Short task ::
Copy out the stretch from the start of the data through the line containing "scientific name: Belenois aurota", replacing "scientific name" with "binomial" each time it appears and changing nothing else.

Data ::

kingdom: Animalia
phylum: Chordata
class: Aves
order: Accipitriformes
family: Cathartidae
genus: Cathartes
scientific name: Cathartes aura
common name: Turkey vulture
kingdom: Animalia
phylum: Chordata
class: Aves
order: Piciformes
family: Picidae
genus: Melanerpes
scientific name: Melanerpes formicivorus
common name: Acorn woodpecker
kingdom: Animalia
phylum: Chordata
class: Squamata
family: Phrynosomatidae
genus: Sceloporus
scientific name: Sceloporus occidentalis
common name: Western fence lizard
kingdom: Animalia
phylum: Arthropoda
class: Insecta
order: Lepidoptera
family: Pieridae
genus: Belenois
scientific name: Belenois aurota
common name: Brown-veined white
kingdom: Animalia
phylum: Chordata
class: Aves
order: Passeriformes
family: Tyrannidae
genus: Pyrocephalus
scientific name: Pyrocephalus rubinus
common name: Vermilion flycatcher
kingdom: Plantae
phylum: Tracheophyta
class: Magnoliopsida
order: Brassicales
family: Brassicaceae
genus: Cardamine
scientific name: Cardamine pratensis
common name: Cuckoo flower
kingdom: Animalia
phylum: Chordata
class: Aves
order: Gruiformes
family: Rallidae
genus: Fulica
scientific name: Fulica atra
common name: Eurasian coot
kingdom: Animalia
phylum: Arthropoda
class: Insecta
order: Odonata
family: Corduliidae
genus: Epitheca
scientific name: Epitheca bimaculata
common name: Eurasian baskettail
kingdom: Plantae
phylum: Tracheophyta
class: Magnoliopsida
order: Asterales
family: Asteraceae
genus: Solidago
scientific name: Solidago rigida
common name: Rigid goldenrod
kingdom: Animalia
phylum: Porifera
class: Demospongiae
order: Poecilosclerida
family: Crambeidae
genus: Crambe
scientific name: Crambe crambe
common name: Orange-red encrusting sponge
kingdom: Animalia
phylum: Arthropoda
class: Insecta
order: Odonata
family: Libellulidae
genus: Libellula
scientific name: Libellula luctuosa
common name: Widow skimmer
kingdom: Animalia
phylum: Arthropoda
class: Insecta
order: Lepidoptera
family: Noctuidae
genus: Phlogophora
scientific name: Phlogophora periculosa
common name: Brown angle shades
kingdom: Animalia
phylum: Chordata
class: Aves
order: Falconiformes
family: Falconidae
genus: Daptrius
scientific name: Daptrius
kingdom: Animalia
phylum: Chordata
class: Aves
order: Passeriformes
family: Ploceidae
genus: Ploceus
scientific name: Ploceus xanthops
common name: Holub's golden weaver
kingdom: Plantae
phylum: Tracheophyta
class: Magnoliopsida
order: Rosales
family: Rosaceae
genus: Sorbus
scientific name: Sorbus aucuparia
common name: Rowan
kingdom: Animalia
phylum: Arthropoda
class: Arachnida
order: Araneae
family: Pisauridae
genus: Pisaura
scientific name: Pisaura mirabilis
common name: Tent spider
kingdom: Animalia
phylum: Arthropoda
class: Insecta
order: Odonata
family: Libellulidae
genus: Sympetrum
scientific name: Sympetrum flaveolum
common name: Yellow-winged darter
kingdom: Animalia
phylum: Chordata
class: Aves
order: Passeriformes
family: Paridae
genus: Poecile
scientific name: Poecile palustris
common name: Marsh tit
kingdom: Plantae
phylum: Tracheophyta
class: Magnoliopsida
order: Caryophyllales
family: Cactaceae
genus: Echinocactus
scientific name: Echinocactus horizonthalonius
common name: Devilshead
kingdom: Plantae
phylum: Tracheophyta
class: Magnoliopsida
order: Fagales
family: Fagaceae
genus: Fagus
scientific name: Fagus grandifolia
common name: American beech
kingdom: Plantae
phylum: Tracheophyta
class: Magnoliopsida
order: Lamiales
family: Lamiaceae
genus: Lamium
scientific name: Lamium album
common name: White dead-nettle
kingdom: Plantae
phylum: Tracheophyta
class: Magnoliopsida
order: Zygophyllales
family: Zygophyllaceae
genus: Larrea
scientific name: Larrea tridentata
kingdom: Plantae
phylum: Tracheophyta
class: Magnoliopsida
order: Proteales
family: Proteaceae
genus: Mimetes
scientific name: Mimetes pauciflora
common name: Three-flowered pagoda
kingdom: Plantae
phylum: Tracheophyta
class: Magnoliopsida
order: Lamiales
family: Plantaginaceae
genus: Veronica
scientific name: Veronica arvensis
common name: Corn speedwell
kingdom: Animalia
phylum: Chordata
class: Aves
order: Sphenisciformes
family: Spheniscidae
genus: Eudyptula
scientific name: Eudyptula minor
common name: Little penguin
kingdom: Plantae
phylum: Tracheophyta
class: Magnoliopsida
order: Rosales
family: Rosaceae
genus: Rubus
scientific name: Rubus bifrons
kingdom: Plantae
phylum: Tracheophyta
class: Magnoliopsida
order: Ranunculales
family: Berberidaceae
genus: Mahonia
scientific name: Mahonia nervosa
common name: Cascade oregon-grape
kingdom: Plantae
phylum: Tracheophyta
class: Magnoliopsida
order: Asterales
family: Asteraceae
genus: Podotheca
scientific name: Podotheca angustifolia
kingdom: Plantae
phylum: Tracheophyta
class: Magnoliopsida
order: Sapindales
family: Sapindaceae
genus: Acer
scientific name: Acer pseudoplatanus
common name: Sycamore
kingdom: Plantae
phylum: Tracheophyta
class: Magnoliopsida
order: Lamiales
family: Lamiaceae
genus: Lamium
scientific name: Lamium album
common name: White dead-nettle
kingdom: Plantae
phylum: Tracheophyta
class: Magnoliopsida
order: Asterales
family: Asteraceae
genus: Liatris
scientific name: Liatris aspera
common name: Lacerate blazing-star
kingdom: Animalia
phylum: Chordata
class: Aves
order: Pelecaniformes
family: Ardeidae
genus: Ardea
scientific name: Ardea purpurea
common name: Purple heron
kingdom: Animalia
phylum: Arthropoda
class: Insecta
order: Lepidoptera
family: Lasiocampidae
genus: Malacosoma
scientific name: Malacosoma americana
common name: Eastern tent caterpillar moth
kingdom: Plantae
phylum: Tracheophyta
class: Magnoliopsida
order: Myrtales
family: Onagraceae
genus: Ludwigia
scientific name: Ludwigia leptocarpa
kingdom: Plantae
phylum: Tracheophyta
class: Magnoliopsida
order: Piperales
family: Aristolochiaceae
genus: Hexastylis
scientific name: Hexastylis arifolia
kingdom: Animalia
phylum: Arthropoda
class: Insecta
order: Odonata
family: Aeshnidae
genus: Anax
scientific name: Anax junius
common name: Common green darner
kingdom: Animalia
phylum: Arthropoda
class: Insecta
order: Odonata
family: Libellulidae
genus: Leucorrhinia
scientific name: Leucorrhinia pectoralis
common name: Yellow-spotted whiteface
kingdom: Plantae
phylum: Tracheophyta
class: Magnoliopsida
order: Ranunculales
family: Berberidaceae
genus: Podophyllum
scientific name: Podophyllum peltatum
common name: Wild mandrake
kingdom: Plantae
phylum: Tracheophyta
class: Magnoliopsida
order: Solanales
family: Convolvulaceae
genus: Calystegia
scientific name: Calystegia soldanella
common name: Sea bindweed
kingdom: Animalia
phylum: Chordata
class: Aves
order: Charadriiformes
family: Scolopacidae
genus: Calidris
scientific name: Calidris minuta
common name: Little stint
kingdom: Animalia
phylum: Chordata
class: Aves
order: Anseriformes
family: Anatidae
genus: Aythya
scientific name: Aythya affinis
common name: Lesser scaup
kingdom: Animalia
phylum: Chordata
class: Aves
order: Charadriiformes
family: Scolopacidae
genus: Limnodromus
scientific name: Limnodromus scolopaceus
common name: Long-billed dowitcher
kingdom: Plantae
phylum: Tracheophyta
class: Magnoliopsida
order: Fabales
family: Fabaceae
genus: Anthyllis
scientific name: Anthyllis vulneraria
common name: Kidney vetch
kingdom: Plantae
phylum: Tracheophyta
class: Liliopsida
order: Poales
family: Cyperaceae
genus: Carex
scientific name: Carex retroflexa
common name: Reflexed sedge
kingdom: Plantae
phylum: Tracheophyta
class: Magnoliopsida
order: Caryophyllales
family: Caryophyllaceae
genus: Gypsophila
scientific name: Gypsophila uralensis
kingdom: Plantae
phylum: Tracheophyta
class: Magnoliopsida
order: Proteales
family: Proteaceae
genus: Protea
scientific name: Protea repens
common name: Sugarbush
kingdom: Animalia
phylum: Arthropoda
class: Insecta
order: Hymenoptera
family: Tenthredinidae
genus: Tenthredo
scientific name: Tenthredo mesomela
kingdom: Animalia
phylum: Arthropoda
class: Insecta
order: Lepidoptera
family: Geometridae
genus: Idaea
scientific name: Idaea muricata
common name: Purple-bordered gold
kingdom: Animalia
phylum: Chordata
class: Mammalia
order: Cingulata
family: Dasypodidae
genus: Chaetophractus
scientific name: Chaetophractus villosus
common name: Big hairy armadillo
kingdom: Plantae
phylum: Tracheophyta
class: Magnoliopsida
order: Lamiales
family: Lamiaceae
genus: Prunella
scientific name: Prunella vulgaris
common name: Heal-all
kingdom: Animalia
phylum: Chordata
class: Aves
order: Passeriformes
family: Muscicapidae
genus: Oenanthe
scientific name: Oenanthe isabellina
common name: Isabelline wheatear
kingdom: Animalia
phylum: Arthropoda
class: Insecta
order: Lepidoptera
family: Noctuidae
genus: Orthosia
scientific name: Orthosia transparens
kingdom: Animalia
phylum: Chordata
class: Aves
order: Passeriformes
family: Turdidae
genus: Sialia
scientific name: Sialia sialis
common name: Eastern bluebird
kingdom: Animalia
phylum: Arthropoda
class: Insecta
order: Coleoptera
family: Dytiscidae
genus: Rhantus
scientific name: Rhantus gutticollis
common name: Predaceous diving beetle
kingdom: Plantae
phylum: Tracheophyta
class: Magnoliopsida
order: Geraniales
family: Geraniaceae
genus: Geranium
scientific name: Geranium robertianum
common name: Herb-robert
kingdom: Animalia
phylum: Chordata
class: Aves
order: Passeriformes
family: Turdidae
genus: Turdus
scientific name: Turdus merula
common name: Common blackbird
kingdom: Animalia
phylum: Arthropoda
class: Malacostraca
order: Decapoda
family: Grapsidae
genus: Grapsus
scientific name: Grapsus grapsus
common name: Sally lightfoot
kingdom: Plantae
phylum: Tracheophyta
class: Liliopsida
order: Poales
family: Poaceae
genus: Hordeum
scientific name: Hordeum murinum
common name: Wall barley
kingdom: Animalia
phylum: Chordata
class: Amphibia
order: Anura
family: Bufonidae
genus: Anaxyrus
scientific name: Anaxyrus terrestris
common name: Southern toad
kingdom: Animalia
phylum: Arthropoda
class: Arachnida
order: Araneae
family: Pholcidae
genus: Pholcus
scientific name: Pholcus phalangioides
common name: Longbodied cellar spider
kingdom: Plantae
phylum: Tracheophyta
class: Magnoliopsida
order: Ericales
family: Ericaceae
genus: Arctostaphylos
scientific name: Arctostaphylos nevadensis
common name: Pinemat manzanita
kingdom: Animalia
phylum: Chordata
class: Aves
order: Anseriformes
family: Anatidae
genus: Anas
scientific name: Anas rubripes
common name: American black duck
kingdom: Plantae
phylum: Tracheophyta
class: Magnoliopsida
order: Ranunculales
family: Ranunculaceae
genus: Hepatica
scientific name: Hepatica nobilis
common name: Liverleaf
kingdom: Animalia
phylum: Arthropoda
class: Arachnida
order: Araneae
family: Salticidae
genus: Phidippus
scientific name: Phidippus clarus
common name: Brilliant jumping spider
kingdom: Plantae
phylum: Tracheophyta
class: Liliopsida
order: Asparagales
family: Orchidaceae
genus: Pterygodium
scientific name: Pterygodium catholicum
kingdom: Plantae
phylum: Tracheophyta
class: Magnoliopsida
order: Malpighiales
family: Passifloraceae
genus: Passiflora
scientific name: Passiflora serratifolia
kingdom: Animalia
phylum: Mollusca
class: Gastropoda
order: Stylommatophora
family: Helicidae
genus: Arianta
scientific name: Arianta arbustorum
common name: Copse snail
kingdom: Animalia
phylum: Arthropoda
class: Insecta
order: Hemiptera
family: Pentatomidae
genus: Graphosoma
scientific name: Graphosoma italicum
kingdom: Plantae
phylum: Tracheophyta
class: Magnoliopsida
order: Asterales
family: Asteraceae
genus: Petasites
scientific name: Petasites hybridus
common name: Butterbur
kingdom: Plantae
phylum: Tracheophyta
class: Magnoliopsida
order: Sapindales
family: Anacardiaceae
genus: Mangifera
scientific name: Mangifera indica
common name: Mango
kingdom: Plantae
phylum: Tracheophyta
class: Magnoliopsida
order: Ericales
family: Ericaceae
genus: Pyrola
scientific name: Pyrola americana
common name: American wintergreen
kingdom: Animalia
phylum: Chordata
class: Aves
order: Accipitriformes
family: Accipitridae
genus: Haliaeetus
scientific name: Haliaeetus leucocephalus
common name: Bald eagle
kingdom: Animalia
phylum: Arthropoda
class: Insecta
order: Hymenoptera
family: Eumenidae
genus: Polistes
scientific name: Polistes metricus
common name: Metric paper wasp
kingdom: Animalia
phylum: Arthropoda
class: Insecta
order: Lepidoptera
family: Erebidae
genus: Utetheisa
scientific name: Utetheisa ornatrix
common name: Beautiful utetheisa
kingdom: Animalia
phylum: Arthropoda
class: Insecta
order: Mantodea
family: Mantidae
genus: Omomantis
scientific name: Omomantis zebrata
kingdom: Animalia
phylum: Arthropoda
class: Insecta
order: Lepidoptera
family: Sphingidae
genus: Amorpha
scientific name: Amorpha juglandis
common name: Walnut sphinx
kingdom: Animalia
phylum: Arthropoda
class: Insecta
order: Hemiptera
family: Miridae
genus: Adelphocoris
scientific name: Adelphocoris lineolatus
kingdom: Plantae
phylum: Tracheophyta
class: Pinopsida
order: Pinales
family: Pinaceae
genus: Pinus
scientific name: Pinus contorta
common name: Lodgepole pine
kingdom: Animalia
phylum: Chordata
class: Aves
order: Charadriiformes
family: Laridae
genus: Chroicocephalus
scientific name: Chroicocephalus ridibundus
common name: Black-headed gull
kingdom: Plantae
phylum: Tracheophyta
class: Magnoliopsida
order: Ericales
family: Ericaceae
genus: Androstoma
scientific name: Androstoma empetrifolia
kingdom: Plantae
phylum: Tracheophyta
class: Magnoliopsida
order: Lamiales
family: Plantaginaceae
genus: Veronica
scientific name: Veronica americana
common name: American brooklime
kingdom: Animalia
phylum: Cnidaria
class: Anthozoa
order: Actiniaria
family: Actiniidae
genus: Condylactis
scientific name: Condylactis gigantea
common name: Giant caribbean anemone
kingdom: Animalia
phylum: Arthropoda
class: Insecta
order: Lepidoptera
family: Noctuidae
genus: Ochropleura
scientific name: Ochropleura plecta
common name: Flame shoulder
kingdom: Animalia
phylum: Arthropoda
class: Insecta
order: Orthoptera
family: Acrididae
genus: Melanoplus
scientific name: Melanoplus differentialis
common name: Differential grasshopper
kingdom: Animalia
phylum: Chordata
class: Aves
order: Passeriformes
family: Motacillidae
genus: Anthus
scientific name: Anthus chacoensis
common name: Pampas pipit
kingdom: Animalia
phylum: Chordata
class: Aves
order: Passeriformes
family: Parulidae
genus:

Written reply ::
kingdom: Animalia
phylum: Chordata
class: Aves
order: Accipitriformes
family: Cathartidae
genus: Cathartes
binomial: Cathartes aura
common name: Turkey vulture
kingdom: Animalia
phylum: Chordata
class: Aves
order: Piciformes
family: Picidae
genus: Melanerpes
binomial: Melanerpes formicivorus
common name: Acorn woodpecker
kingdom: Animalia
phylum: Chordata
class: Squamata
family: Phrynosomatidae
genus: Sceloporus
binomial: Sceloporus occidentalis
common name: Western fence lizard
kingdom: Animalia
phylum: Arthropoda
class: Insecta
order: Lepidoptera
family: Pieridae
genus: Belenois
binomial: Belenois aurota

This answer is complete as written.